After watching the arrogance of space I decided to redesign and intersection, like the one he did in Paris.

I chose the intersection of Latham and Escuela. This intersection gets a lot of traffic. Pedestrian, bicycle and vehicle traffic. It is right in the center of a more density populated area, with many multifamily developments nearby. It is near the neighborhood commercial area, and right by the elementary school. The current design of the intersection is giving space mostly to vehicle traffic. There is a very high effective turning radius.

latham escuela satellite
Low quality satellite photo of the intersection

It is hard to see the intersection in the satellite photo, so I overlayed the sidewalk, street and crosswalk

latham escuela existing
Existing vehicle and pedestrian space in the intersection

10 feet is enough for travel lanes. Adding some concrete barriers reduces the effective turning radius and encourages slow, safe turns.

latham escuela proposed
Adding barriers to reduce turning radius, and creating larger and safer pedestrian space

A benefit I did not plan is the space between the crosswalk and the four way stop. This reduces the ambiguity of who’s turn it is when a pedestrian is crossing.

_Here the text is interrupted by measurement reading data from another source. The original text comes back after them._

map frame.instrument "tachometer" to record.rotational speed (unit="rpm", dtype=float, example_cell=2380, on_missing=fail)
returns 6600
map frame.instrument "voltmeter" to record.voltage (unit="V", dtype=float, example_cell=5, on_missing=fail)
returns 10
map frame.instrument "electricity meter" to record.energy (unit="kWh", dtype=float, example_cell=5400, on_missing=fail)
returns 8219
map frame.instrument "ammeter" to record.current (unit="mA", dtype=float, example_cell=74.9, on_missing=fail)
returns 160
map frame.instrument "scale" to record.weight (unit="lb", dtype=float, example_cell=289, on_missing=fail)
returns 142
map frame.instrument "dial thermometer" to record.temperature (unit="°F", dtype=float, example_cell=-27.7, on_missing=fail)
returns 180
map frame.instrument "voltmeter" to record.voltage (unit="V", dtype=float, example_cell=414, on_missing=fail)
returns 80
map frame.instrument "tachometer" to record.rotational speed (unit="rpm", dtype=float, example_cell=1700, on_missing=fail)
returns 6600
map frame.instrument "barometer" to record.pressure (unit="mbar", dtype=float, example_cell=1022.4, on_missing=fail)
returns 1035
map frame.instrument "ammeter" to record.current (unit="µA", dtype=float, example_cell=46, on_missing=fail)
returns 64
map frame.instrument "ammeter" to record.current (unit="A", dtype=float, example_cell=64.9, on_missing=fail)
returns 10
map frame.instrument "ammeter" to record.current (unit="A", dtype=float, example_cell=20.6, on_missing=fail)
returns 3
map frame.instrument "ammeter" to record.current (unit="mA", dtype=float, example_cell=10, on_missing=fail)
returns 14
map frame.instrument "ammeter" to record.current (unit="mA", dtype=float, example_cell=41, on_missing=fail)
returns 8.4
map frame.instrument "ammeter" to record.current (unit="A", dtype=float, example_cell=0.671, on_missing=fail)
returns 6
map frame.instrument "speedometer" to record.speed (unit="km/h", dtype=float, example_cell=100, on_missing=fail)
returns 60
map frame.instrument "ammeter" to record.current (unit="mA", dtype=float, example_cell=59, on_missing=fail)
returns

In mountain view there are many four way stops in areas with high pedestrian traffic. Pedestrians have priority in these, but it can create confusion for drivers when the pedestrians cross in front of the vehicle which has right of way. I have observed this confusion at the Latham-Escuela intersection before.

How the new design helps is the creation of space between the crosswalk and the stop. Cars can wait their turn inside of the pedestrian crossing, reducing ambiguity.

Finally left turns are also less dangerous, as the turning vehicle will be going at right angles when it crosses the crosswalk, meaning pedestrians will be out of the blind spot.

latham escuela proposed
Benefits of the redesign

This design is safer and could be implemented cheap with paint and temporary bollards.